Naquele tempo, criança de sete meses não sobrevivia e o pai escolheu a vida da mãe. Serafim tinha outros planos e clamou aos seus Orixás pela vida do rebento. Fez suas orações e mandigas e começou a pressionar o ventre da moça. Em pouco tempo ouviu-se o choro de uma criança - era um menino. Serafim disse: tragam leite de cabra e chá de arruda. Deu o chá de arruda para a moça que vomitou muito... Lavou suas parte íntimas com o chá misturado ao sumo e envolveu-a em faixas. Pediu cobertor e disse: ela precisa descansar. O leite de cabra é para o bebê, ele não pode beber leite humano ou de vaca. Enfaixem bem o bebê e não o deixem tomar qualquer friagem ou sol, por sete dias. Somente depois disso, podem trocá-lo e levá-lo a outro lugar...
Depois de uma semana, mãe e filho estavam recuperados e a fama de Serafim correu Quilombos. Começaram a vir pessoas doentes de todas as regiões e até mulheres com problemas para parir procuravam por Serafim. Todos confiavam nele, pois ele era muito respeitoso e as mulheres não corriam qualquer risco. Assim, os anos passaram e Serafim tornou-se o "médico" dos Quilombos. Mas, brancos também o procuravam, quando a medicina dos homens não funcionava mais. Ele se tornou tão respeitado que até os Sinhozinhos o mandavam chamar se algum problema mais sério caísse sobre suas fazendas.
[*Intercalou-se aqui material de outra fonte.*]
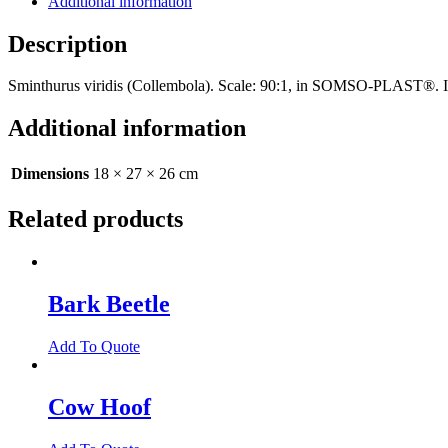
Additional information
Description
Sminthurus viridis (Collembola). Scale: 90:1, in SOMSO-PLAST®. In 
Additional information
Dimensions
18 × 27 × 26 cm
Related products
Bark Beetle
Add To Quote
Cow Hoof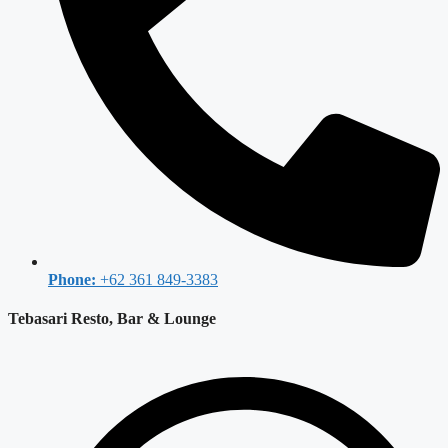
Phone:
+62 361 849-3383
Tebasari Resto, Bar & Lounge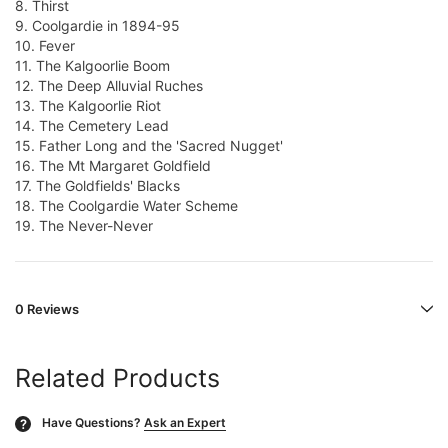
8. Thirst
9. Coolgardie in 1894-95
10. Fever
11. The Kalgoorlie Boom
12. The Deep Alluvial Ruches
13. The Kalgoorlie Riot
14. The Cemetery Lead
15. Father Long and the 'Sacred Nugget'
16. The Mt Margaret Goldfield
17. The Goldfields' Blacks
18. The Coolgardie Water Scheme
19. The Never-Never
0 Reviews
Related Products
Have Questions?
Ask an Expert
?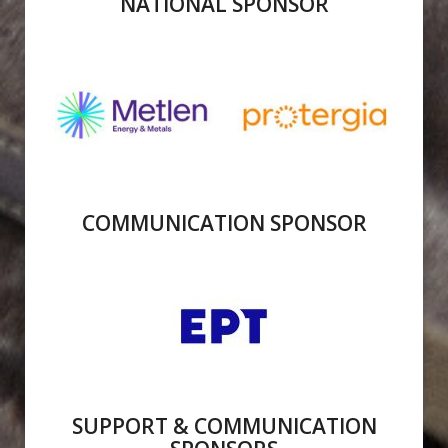
NATIONAL SPONSOR
COMMUNICATION SPONSOR
SUPPORT & COMMUNICATION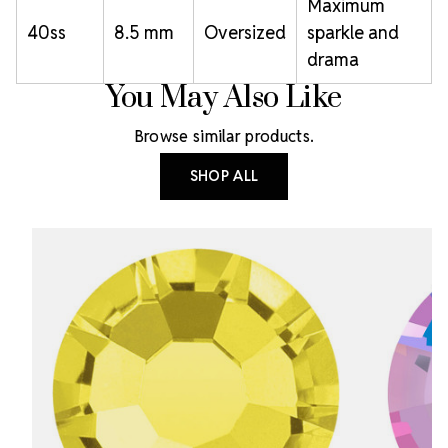
Maximum
40ss
8.5 mm
Oversized
sparkle and
drama
You May Also Like
Browse similar products.
SHOP ALL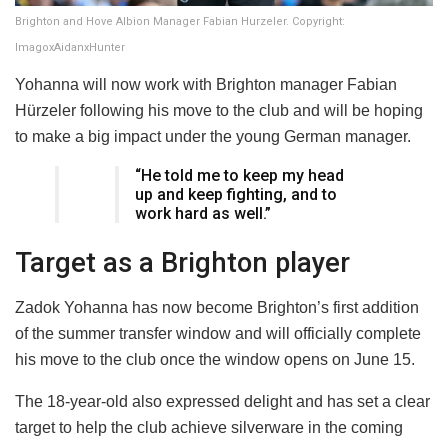
Brighton and Hove Albion Manager Fabian Hurzeler. Copyright:
ImagoxAidanxHunter
Yohanna will now work with Brighton manager Fabian
Hürzeler following his move to the club and will be hoping
to make a big impact under the young German manager.
“He told me to keep my head
up and keep fighting, and to
work hard as well.”
Target as a Brighton player
Zadok Yohanna has now become Brighton’s first addition
of the summer transfer window and will officially complete
his move to the club once the window opens on June 15.
The 18-year-old also expressed delight and has set a clear
target to help the club achieve silverware in the coming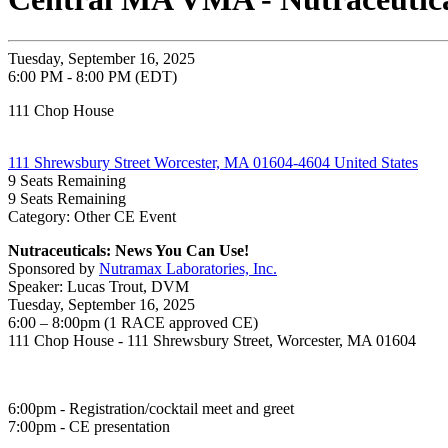
Tuesday, September 16, 2025
6:00 PM - 8:00 PM (EDT)
111 Chop House
111 Shrewsbury Street Worcester, MA 01604-4604 United States
9
Seats Remaining
9
Seats Remaining
Category: Other CE Event
Nutraceuticals: News You Can Use!
Sponsored by
Nutramax Laboratories, Inc.
Speaker: Lucas Trout, DVM
Tuesday, September 16, 2025
6:00 – 8:00pm (1 RACE approved CE)
111 Chop House - 111 Shrewsbury Street, Worcester, MA 01604
6:00pm - Registration/cocktail meet and greet
7:00pm - CE presentation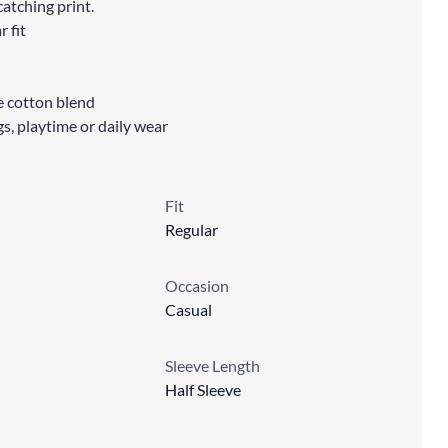
atching print.
r fit
le cotton blend
gs, playtime or daily wear
Fit
Regular
Occasion
Casual
Sleeve Length
Half Sleeve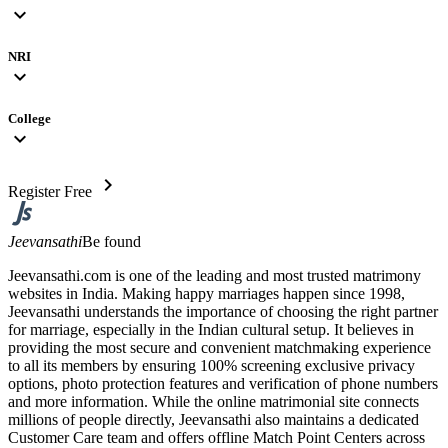
expand_more
NRI
expand_more
College
expand_more
chevron_right
Register Free
Jeevansathi
Be found
Jeevansathi.com is one of the leading and most trusted matrimony
websites in India. Making happy marriages happen since 1998,
Jeevansathi understands the importance of choosing the right partner
for marriage, especially in the Indian cultural setup. It believes in
providing the most secure and convenient matchmaking experience
to all its members by ensuring 100% screening exclusive privacy
options, photo protection features and verification of phone numbers
and more information. While the online matrimonial site connects
millions of people directly, Jeevansathi also maintains a dedicated
Customer Care team and offers offline Match Point Centers across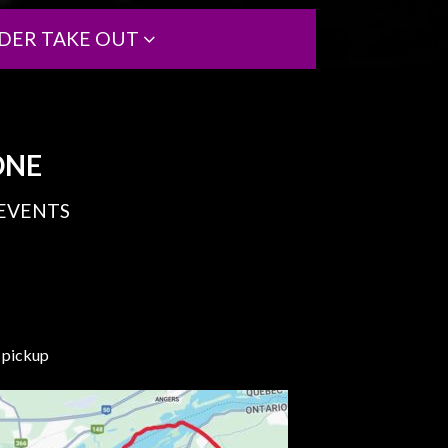
DER TAKE OUT
ONE
 EVENTS
e pickup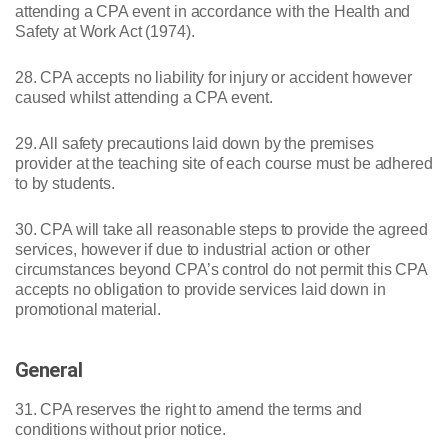
attending a CPA event in accordance with the Health and
Safety at Work Act (1974).
28. CPA accepts no liability for injury or accident however
caused whilst attending a CPA event.
29. All safety precautions laid down by the premises
provider at the teaching site of each course must be adhered
to by students.
30. CPA will take all reasonable steps to provide the agreed
services, however if due to industrial action or other
circumstances beyond CPA’s control do not permit this CPA
accepts no obligation to provide services laid down in
promotional material.
General
31. CPA reserves the right to amend the terms and
conditions without prior notice.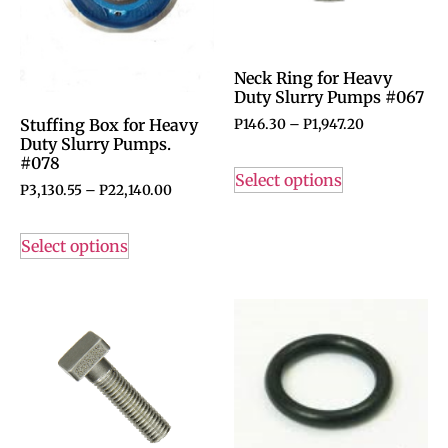
Neck Ring for Heavy
Duty Slurry Pumps #067
Stuffing Box for Heavy
P
146.30
–
P
1,947.20
Duty Slurry Pumps.
#078
Select options
P
3,130.55
–
P
22,140.00
Select options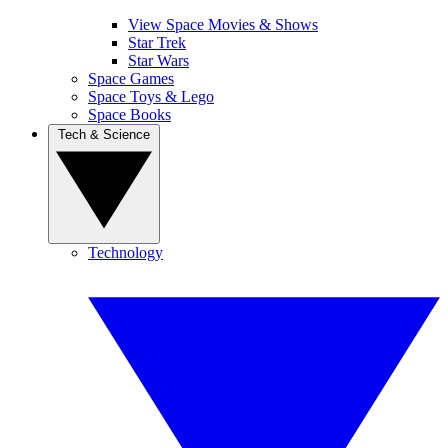
View Space Movies & Shows
Star Trek
Star Wars
Space Games
Space Toys & Lego
Space Books
Tech & Science
Technology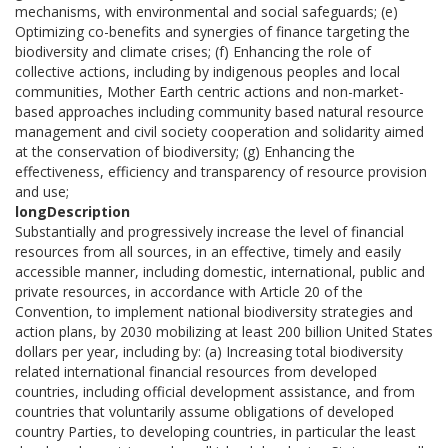
mechanisms, with environmental and social safeguards; (e)
Optimizing co-benefits and synergies of finance targeting the
biodiversity and climate crises; (f) Enhancing the role of
collective actions, including by indigenous peoples and local
communities, Mother Earth centric actions and non-market-
based approaches including community based natural resource
management and civil society cooperation and solidarity aimed
at the conservation of biodiversity; (g) Enhancing the
effectiveness, efficiency and transparency of resource provision
and use;
longDescription
Substantially and progressively increase the level of financial
resources from all sources, in an effective, timely and easily
accessible manner, including domestic, international, public and
private resources, in accordance with Article 20 of the
Convention, to implement national biodiversity strategies and
action plans, by 2030 mobilizing at least 200 billion United States
dollars per year, including by: (a) Increasing total biodiversity
related international financial resources from developed
countries, including official development assistance, and from
countries that voluntarily assume obligations of developed
country Parties, to developing countries, in particular the least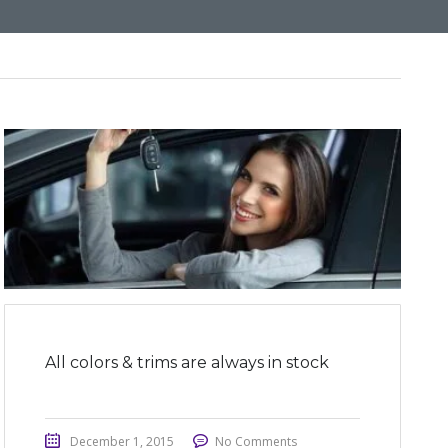
All colors & trims are always in stock
December 1, 2015
No Comments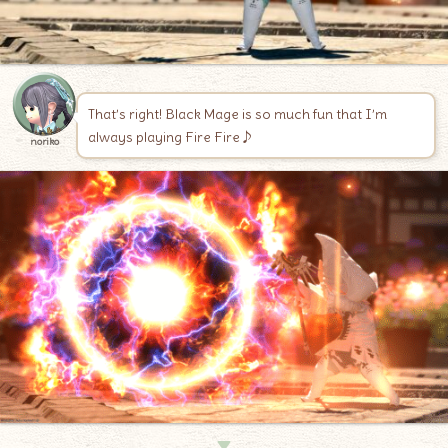
That’s right! Black Mage is so much fun that I’m
always playing Fire Fire♪
noriko
▼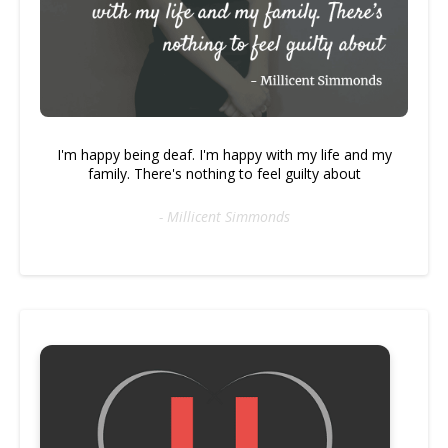
I'm happy being deaf. I'm happy with my life and my
family. There's nothing to feel guilty about
- Millicent Simmonds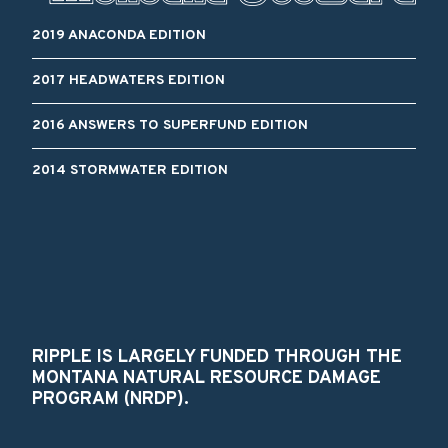
2019 ANACONDA EDITION
2017 HEADWATERS EDITION
2016 ANSWERS TO SUPERFUND EDITION
2014 STORMWATER EDITION
RIPPLE IS LARGELY FUNDED THROUGH THE
MONTANA NATURAL RESOURCE DAMAGE
PROGRAM (NRDP).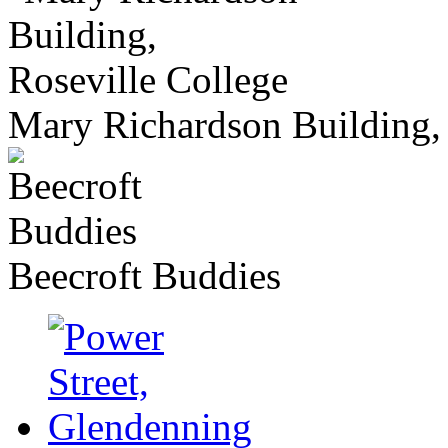
Mary Richardson Building, 
Beecroft Buddies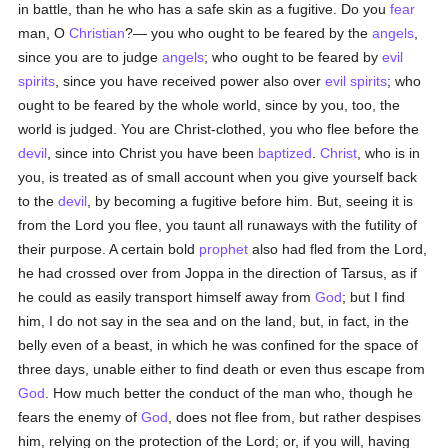
in battle, than he who has a safe skin as a fugitive. Do you
fear
man, O
Christian
?— you who ought to be feared by the
angels
,
since you are to judge
angels
; who ought to be feared by
evil
spirits
, since you have received power also over
evil spirits
; who
ought to be feared by the whole world, since by you, too, the
world is judged. You are Christ-clothed, you who flee before the
devil
, since into Christ you have been
baptized
.
Christ
, who is in
you, is treated as of small account when you give yourself back
to the
devil
, by becoming a fugitive before him. But, seeing it is
from the Lord you flee, you taunt all runaways with the futility of
their purpose. A certain bold
prophet
also had fled from the Lord,
he had crossed over from Joppa in the direction of Tarsus, as if
he could as easily transport himself away from
God
; but I find
him, I do not say in the sea and on the land, but, in fact, in the
belly even of a beast, in which he was confined for the space of
three days, unable either to find death or even thus escape from
God
. How much better the conduct of the man who, though he
fears the enemy of
God
, does not flee from, but rather despises
him, relying on the protection of the Lord; or, if you will, having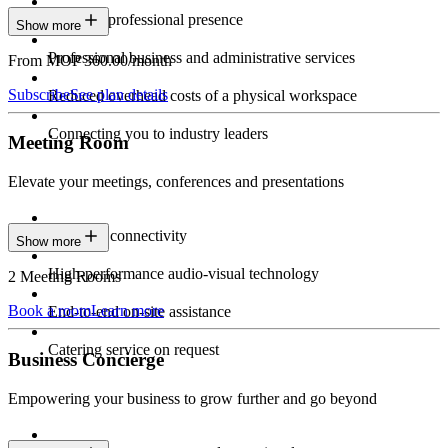
Constant professional presence
Show more
Professional business and administrative services
From MOP 360.00/month
Subscribe
See plan details
Reduced overhead costs of a physical workspace
Connecting you to industry leaders
Meeting Room
Elevate your meetings, conferences and presentations
Seamless connectivity
Show more
High-performance audio-visual technology
2 Meeting Rooms
Book a room
Learn more
End-to-end on-site assistance
Catering service on request
Business Concierge
Empowering your business to grow further and go beyond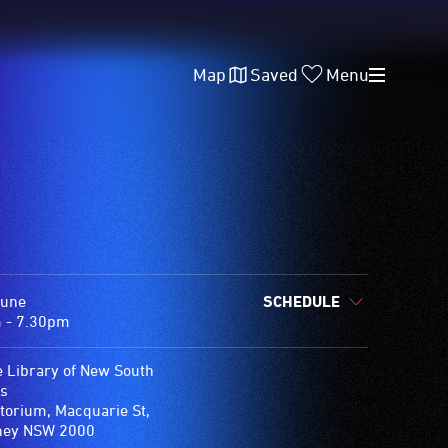
Map
Saved
Menu
June
SCHEDULE
 - 7.30pm
e Library of New South
s
torium, Macquarie St,
ney NSW 2000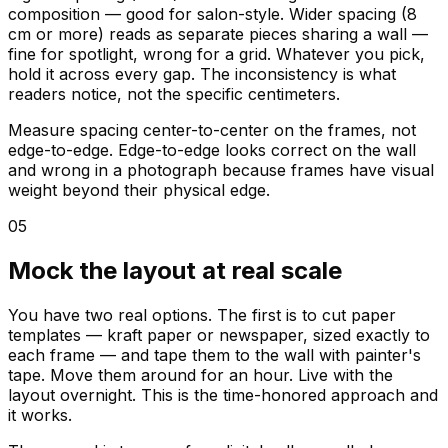
composition — good for salon-style. Wider spacing (8
cm or more) reads as separate pieces sharing a wall —
fine for spotlight, wrong for a grid. Whatever you pick,
hold it across every gap. The inconsistency is what
readers notice, not the specific centimeters.
Measure spacing center-to-center on the frames, not
edge-to-edge. Edge-to-edge looks correct on the wall
and wrong in a photograph because frames have visual
weight beyond their physical edge.
05
Mock the layout at real scale
You have two real options. The first is to cut paper
templates — kraft paper or newspaper, sized exactly to
each frame — and tape them to the wall with painter's
tape. Move them around for an hour. Live with the
layout overnight. This is the time-honored approach and
it works.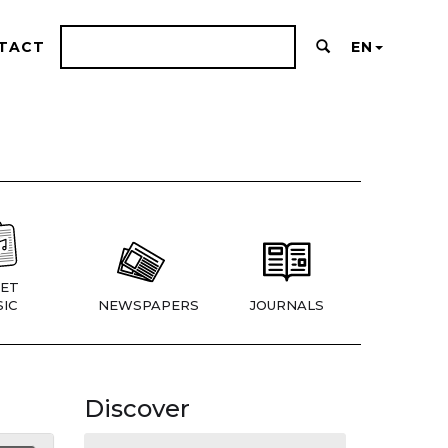
TACT
EN
ET
IC
NEWSPAPERS
JOURNALS
Discover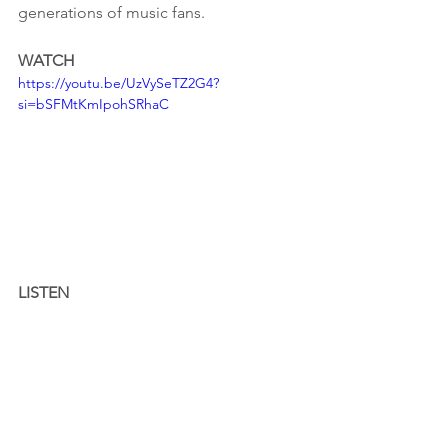
generations of music fans.
WATCH
https://youtu.be/UzVySeTZ2G4?
si=bSFMtKmIpohSRhaC
LISTEN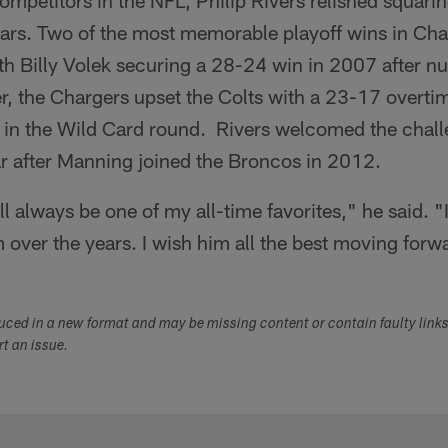
ompetitors in the NFL, Philip Rivers relished squarin
ars. Two of the most memorable playoff wins in Cha
th Billy Volek securing a 28-24 win in 2007 after n
er, the Chargers upset the Colts with a 23-17 overtim
n the Wild Card round. Rivers welcomed the challe
ar after Manning joined the Broncos in 2012.
 always be one of my all-time favorites," he said. "I
over the years. I wish him all the best moving forw
duced in a new format and may be missing content or contain faulty link
ort an issue.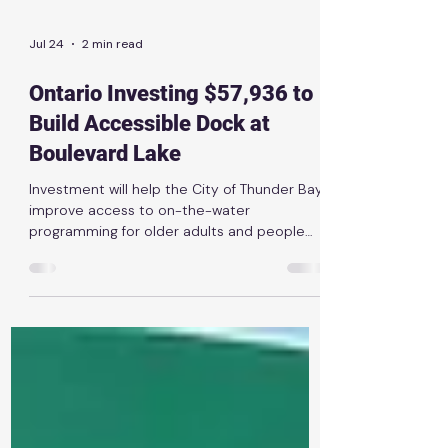
Jul 24
2 min read
Ontario Investing $57,936 to
Build Accessible Dock at
Boulevard Lake
Investment will help the City of Thunder Bay
improve access to on-the-water
programming for older adults and people
with disabilities News Release | July 1st, 2026
THUNDER BAY — The Ontario government is
investing $57,936 through the Enhancing
Access to Spaces for Everyone Grant to
help the City of Thunder Bay improve
accessibility at Boulevard Lake. The funding
will support the replacement of inaccessible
Dez anos depois, Serafim ainda era um homem solteiro. Mas, ele precisava da ajuda de alguém, pois seus serviços eram muito solicitados. Um dia chegou no Quilombo uma negra fugida de Pernambuco. Ela estava muito judiada e Serafim não conseguiu salvá-la. Ela tinha uma filha de quinze anos e disse pra ele: "-Por favor, tome minha filha como esposa, pois sei que você é sozinho. Eu vejo que você é um bom homem e precisa de alguém para ajudá-lo. Ela sabe fazer de tudo e poderá auxiliá-lo nos atendimentos." Serafim temia casar-se, pois havia visto o sofrimento das mulheres e isso o incomodava. Sua mãe havia sido violentada muitas vezes e ele guardava essa dor consigo. Muitos não sabiam, mas ele não havia dormido com nenhuma mulher. Quando a mãe da moça morreu ele levou-a para morar com ele e não a tocou...
Com o tempo, ela aprendeu tudo e o auxiliava nos atendimentos. Ninguém sabia que eles viviam como irmãos. Mas, uma noite, Margarida (esse era o nome da jovem) foi até leito de Serafim e disse: "-Você não me deseja?" Ele respondeu: "-Fiz uma promessa aos meus deuses para que eles me ajudassem nas curas e prometi não me deitar com ninguém." Margarida respondeu: "Façamos outra promessa... Todos os nossos filhos serão Deles e Eles terão servos fiéis, pois os educaremos para isso." Então, Serafim respondeu: "Preciso de três dias..."
Serafim, instruiu Margarida e se ausentou para as matas por três dias. Fez seus rituais e conversou com os Orixás. Então, uma pomba branca lhe pousou no ombro e arrulhou em seu ouvido. Era uma resposta de Ifá e Serafim sabia o que devia fazer.
Ele voltou ao Quilombo e disse a Margarida: "-Podemos nos casar. Nossos filhos serão como os Odus do Búzio." E eles tiveram dezesseis filhos e cada filho pertencia a um Orixá. Quando o último filho completou 16 anos, Serafim o preparou e avisou: "-Você ocupará meu lugar." Ele era filho de Ifá e chamava-se Orumimaia. Serafim, morreu aos 72 anos em seu leito, quando todos os Orixás lhe saudaram e disseram: "-Você fez bem. Você cumpriu sua missão!" Serafim fechou os olhos para a terra e abriu os olhos espirituais, passando a cumprir uma nova missão: a de Pai Velho.